Interestingly, after the Roman Empire fell around 500 AD, concrete use died off in favour of wood and stone until the middle of the eighteenth century. When Portland cement was invented in the early nineteenth century, concrete was revitalised and has been used as the world’s primary building material ever since.

But how is concrete manufactured today? Here’s the lowdown.

The Concrete Facts about How Concrete is Made

Making concrete is relatively simple, in that it only requires three basic materials – cement, water and aggregate. However, it’s not quite as straightforward as that. The key to strong and long-lasting concrete is the proportions in which the ingredients are mixed together.

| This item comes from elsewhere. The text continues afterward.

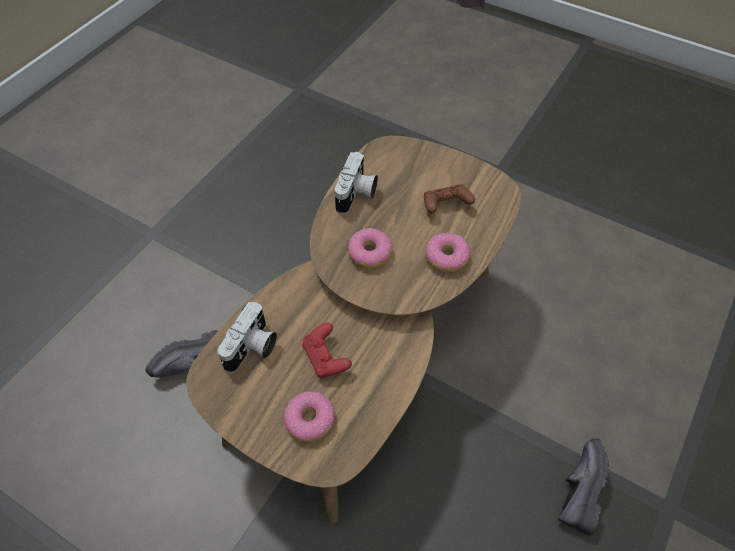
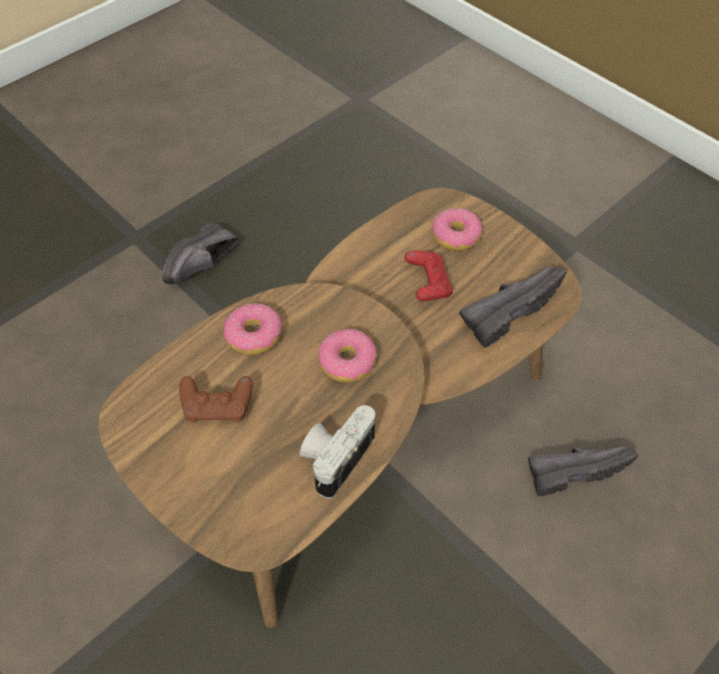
camera: 165 degrees left, 0 degrees up
(252, 349) = (508, 311): camera -> black shoe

For most building projects the proportions are around 10-15% cement, 15-20% water and 65-75% aggregates.

The paste made up of cement and water coats the surface of the aggregate (from fine sand to crushed rocks and small stones) and – via a chemical reaction called hydration – the concrete sets solid and becomes very strong.

Once it’s ready to be used – known as placement – the concrete is consolidated and compacted to ensure there are no air bubbles or honeycombs which can reduce its structural integrity.

To finish answering the question ‘how is concrete made’ the final step in the process is to cure the mixture.

As the concrete hardens, its strength is governed by its level of moisture. As it becomes more solid, it shrinks. If it can’t contract, stress cracks appear which will weaken the tensile strength of the finished material. Therefore the process must be carefully controlled, with the moisture levels being monitored and adjusted for up to two days while it slowly sets solid.

How is Concrete Produced in a Factory?

Concrete factory heavy industry manufacturing (Photo: carterdayne via Getty Images)

For most building projects, cement, aggregate and water is mixed on-site, but for civil infrastructure and precast applications, concrete is often made at concrete plants, often known as batch plants. There are two main types of factory that produce concrete –

Dry Mix Concrete Plant

The ingredients for concrete – cement, water and aggregates – are weighed to their correct proportions and sent along a chute into a mixer truck which rotates on the journey from the factory to the building site. There can be inconsistencies mixing concrete this way caused by the condition of the drum and mixing blade, and unreliable traffic conditions which can slow delivery.

Wet Mix Concrete Plant

The concrete is mixed to the exact proportions in the factory, quality controlled and then transported to the building site in a lorry. The mix is agitated – rather than mixed – in transit and this method offers a more consistent concrete mix.

This answers the question ‘how is concrete produced in a factory.’

It’s All About The Strength

Concrete construction site (Photo: Jung Getty via Getty Images)

On its own, concrete is incredibly strong, but it can be made even stronger by reinforcing it, so how is reinforced concrete made?

Reinforced concrete is much stronger than normal concrete and is used for construction projects that need to withstand higher than usual forces, such as extreme weather conditions and earthquakes.

The first building known to have used reinforced concrete is the Leaning Tower of Nevyansk in Russia. However, its invention as a widespread method of construction is credited to French industrialist François Coignet. He added iron to concrete to build a house in Paris in the 1850s.

When answering ‘how is reinforced concrete made’ there are two main methods –

Polypropylene fibres added to the concrete mix can be effective in distributing the stresses of impact and post-cracking behaviour and in tests have shown to offer a resistance to frost. In addition they are lightweight, tough and corrosion-resistant.

More commonly, steel fibre reinforced concrete, which was originally used to patch bomb-damaged runways in World War II, offers maximum resistance to damage from heavy collisions. It is used in concrete piles and indeed most major construction projects where additional strength is required.

So now you know how concrete is made and we’ve even answered the question ‘how is concrete manufactured.’